● **Kutipan Teks**

Dalam istilah ibadah haji, Ifrad berarti memisahkan antara ritual
ibadah haji dari ibadah umrah. Sehingga ibadah haji yang dikerjakan
tidak ada tercampur atau bersamaan dengan ibadah umrah.
Sederhananya, orang yang berhaji dengan cara Ifrad adalah orang yang hanya mengerjakan ibadah haji saja tanpa ibadah umrah.
Kalau orang yang berHaji Ifrad ini melakukan umrah, bisa saja, tetapi setelah selesai semua rangkaian ibadah haji.
1. Tidak Perlu Denda
Haji Ifrad adalah satu-satunya bentuk berhaji yang tidak mewajibkan
denda membayar dam dalam bentuk ritual menyembelih kambing. Berbeda
dengan Haji Tamattu’ dan Qiran, dimana keduanya mewajibkan dam.
2. Hanya Tawaf Ifadhah
Seorang yang mengerjakan Haji Ifrad hanya melakukan satu tawaf saja,
yaitu Tawaf Ifadhah. Sedangkan tawaf lainnya yaitu Tawaf Qudum dan Tawaf
Wada' tidak diperlukan.
D. Haji Tamattu’
Istilah Tamattu’ berasal dari al-mata' (المتاع) yang artinya kesenangan. Dalam Al-Quran Allah berfirman :
وَلَكُمْ فِي الأَرْضِ مُسْتَقَرٌّ وَمَتَاعٌ إِلَى حِينٍ
Dan bagi kamu ada tempat kediaman di bumi dan kesenangan hidup sampai waktu yang ditentukan. (QS. Al-Baqarah : 36)

● **Cuplikan Data**
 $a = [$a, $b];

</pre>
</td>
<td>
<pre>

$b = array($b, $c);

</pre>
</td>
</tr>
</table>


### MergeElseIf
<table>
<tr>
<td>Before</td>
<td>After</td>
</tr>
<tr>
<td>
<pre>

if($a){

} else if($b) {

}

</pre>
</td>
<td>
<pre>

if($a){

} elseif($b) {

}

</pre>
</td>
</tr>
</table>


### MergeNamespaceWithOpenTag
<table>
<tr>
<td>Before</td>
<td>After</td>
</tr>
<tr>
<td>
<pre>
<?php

---

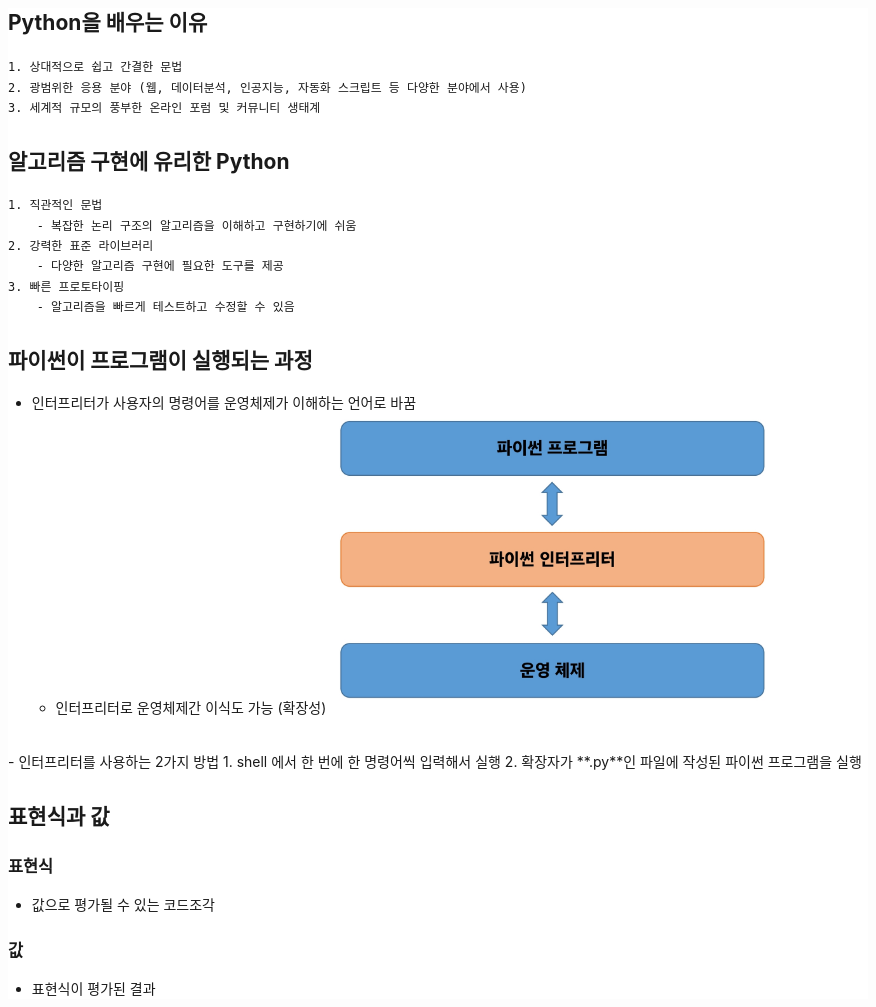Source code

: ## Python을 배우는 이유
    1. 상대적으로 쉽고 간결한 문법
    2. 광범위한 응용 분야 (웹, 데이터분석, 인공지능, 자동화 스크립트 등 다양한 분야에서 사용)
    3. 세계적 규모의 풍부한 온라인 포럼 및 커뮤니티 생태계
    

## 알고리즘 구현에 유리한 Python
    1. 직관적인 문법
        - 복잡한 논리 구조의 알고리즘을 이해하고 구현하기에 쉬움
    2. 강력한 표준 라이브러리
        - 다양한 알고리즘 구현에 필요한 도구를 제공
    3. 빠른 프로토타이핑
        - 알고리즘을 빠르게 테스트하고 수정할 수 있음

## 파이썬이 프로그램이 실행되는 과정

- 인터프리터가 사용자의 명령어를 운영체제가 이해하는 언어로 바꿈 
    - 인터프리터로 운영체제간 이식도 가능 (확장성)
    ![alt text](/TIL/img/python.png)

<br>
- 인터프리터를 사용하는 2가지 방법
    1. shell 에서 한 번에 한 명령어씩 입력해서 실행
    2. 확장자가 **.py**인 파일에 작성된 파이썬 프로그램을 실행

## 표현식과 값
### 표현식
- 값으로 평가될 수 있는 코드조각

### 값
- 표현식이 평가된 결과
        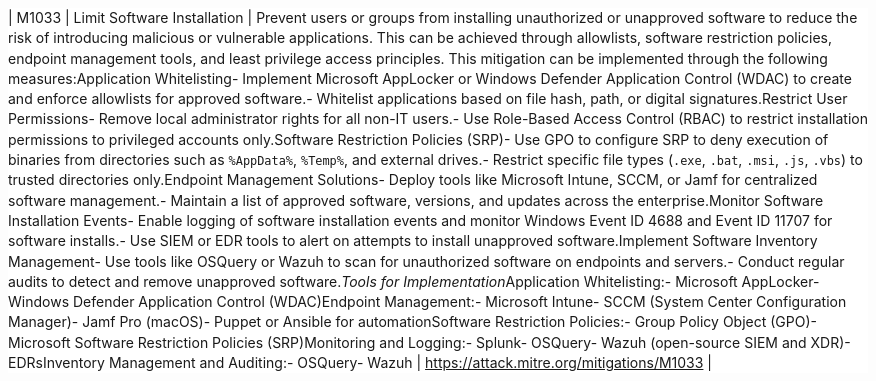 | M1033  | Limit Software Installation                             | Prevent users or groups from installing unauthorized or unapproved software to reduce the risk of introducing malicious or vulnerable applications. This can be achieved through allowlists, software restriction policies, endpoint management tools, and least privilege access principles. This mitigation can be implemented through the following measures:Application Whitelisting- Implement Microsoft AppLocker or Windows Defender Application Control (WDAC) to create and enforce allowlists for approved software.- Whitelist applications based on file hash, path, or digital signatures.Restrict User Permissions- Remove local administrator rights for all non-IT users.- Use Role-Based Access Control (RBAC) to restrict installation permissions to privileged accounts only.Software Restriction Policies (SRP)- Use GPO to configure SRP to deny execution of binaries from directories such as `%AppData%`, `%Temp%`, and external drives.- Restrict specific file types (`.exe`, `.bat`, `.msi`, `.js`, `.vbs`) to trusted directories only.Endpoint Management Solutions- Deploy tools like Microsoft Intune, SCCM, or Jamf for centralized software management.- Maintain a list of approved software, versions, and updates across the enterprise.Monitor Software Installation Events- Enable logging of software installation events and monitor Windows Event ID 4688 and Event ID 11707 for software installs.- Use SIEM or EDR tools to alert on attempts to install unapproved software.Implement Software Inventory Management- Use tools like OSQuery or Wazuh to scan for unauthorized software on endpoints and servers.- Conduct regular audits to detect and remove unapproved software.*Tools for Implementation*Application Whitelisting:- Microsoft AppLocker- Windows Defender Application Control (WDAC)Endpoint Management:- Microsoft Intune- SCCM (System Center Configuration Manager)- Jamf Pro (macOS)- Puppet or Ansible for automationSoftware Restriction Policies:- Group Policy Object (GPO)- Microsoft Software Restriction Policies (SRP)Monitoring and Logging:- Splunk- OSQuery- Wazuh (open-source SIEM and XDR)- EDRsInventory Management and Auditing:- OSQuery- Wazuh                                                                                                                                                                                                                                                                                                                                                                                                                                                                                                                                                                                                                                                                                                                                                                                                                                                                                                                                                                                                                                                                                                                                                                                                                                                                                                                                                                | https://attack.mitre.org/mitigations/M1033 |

● **Daftar Tugas**
1. Salin bagian kutipan teks tentang Haji Ifrad di antara "1. Tidak Perlu" dan "Wada' tidak diperlukan.", termasuk kedua batas itu.
2. Menurut kutipan teks tentang Haji Ifrad, satu-satunya tawaf apa yang dilakukan oleh orang yang mengerjakan Haji Ifrad?

● **Kunci Jawaban**
1.
1. Tidak Perlu Denda
Haji Ifrad adalah satu-satunya bentuk berhaji yang tidak mewajibkan
denda membayar dam dalam bentuk ritual menyembelih kambing. Berbeda
dengan Haji Tamattu’ dan Qiran, dimana keduanya mewajibkan dam.
2. Hanya Tawaf Ifadhah
Seorang yang mengerjakan Haji Ifrad hanya melakukan satu tawaf saja,
yaitu Tawaf Ifadhah. Sedangkan tawaf lainnya yaitu Tawaf Qudum dan Tawaf
Wada' tidak diperlukan.

2. Tawaf Ifadhah.